Como as coisas estão caminhando

Grande parte das conversas, memes e especulações nas mídias sociais na sequência da queda de Bankman-Fried vem de pessoas que não o conheciam ou tinham interesse em suas empresas. Difícil é dizer quem não quer falar sobre o CEO da FTX desde sua prisão. 

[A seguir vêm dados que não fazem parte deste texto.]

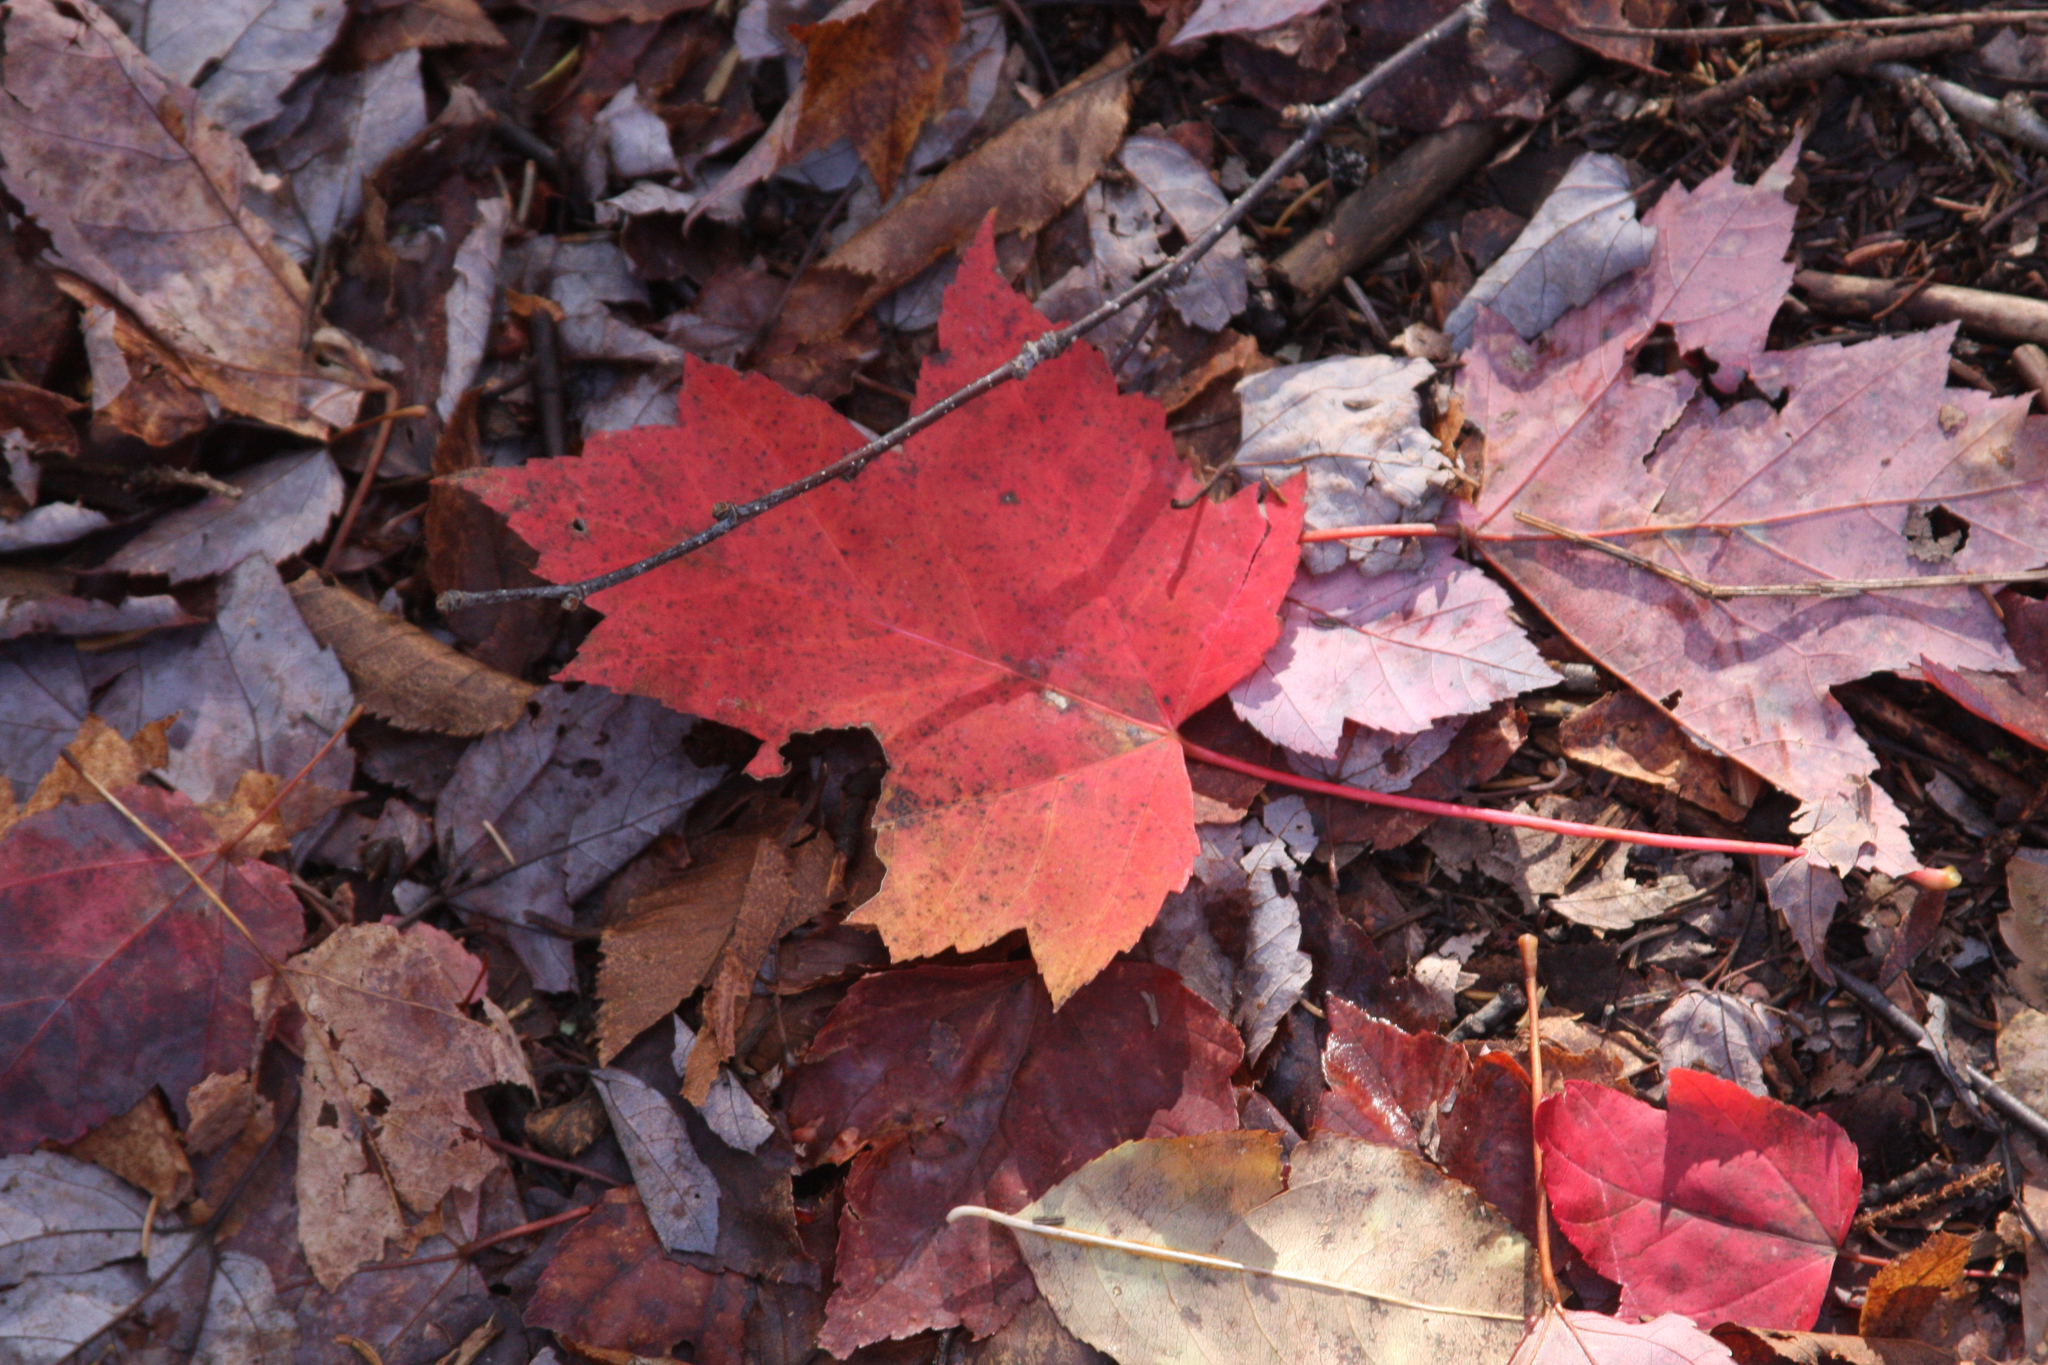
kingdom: Plantae
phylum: Tracheophyta
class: Magnoliopsida
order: Sapindales
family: Sapindaceae
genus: Acer
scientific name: Acer rubrum
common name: Red maple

A Multicoin Capital, uma empresa de capital de risco com sede em Austin, TX, que tinha até US$ 9 bilhões sob gestão em abril, participou da rodada da série B de US$ 1 bilhão da FTX em julho de 2021, quando a empresa teve uma avaliação de US$ 18 bilhões. Em novembro, a empresa, que também liderou a rodada de investimento de US$ 20 milhões na Solana, em 2019, publicou uma longa carta (compartilhada no Twitter pelo trader Soldman Gachs), que detalha a sua exposição ao colapso da FTX. 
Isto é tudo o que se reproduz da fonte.